From: Ludovic Courtès
Subject: Re: Functional record "setters", a different approach
Date: Thu, 12 Apr 2012 00:27:46 +0200
User-agent: Gnus/5.110018 (No Gnus v0.18) Emacs/24.0.93 (gnu/linux)

Mark H Weaver <address@hidden> skribis:

> +        ((_ check? struct-expr ((getter . rest) expr) ...)
> +         ;;
> +         ;; FIXME: Improve compile-time error reporting:
> +         ;;   1. report an error if any getter-path is a
> +         ;;      prefix of any other getter-path.
> +         ;;   2. report an error if the initial getters
> +         ;;      do not all belong to the same record type.
> +         ;;
> +         ;; forest : (tree ...)
> +         ;;   tree : (getter (rest . expr) ...)
> +         (let ((forest
> +                (fold (lambda (g r e forest)
> +                        (cond ((find (lambda (tree)
> +                                       (free-identifier=? g (car tree)))

* **Data records**
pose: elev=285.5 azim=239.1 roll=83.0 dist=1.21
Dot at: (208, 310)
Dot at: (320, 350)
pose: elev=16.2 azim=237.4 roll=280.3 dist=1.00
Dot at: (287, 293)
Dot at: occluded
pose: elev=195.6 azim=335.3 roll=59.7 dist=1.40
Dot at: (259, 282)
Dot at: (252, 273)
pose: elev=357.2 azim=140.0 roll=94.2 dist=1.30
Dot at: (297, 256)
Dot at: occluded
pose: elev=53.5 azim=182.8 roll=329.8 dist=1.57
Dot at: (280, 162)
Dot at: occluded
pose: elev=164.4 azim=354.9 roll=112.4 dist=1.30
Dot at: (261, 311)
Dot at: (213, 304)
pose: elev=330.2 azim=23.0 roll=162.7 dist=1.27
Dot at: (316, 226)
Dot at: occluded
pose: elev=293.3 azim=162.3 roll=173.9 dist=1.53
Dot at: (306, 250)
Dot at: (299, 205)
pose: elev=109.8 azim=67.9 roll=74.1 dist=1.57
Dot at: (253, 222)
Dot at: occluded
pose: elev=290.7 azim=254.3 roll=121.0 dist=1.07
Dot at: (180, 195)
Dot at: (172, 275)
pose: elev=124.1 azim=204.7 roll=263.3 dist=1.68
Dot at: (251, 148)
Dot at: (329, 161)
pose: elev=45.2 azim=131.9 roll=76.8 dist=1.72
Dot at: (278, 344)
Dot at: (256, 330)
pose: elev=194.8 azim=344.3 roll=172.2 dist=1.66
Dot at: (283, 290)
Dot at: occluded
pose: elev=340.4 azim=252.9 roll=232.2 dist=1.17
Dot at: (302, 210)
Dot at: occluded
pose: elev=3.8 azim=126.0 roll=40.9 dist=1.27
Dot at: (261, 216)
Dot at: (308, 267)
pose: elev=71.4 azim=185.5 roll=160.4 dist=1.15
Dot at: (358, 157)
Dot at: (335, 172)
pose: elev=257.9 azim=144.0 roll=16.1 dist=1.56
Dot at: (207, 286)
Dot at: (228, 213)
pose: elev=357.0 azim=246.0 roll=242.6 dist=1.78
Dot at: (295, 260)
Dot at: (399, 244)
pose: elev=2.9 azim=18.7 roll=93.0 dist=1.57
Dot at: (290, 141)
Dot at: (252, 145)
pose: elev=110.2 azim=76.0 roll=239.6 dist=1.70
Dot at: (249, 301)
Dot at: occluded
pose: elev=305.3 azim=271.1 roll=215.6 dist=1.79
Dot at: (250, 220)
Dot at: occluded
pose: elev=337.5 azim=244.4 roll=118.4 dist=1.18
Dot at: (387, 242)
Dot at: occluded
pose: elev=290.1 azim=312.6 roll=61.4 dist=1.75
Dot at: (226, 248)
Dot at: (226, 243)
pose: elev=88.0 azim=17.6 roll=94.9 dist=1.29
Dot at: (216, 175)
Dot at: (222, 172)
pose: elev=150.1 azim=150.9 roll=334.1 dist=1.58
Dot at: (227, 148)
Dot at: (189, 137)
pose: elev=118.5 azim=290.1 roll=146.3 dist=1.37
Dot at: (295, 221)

* **TASK REQUIREMENTS**
- A) Write out the email again between "From: Ludovic Courtès" and "v0.18) Emacs/24.0.93 (gnu/linux)", inclusive, swapping "Thu" for "Thursday".
- B) In one sentence, restate the email's header paragraph that begins "From: Ludovic Courtès", keeping the sender, subject, date, and user agent.

* **RESPONSES PER TASK**
- A)
From: Ludovic Courtès
Subject: Re: Functional record "setters", a different approach
Date: Thursday, 12 Apr 2012 00:27:46 +0200
User-agent: Gnus/5.110018 (No Gnus v0.18) Emacs/24.0.93 (gnu/linux)

- B) Ludovic Courtès sent this reply, titled "Re: Functional record "setters", a different approach", on Thu, 12 Apr 2012 at 00:27:46 +0200, using Gnus/5.110018 (No Gnus v0.18) in Emacs/24.0.93 on gnu/linux.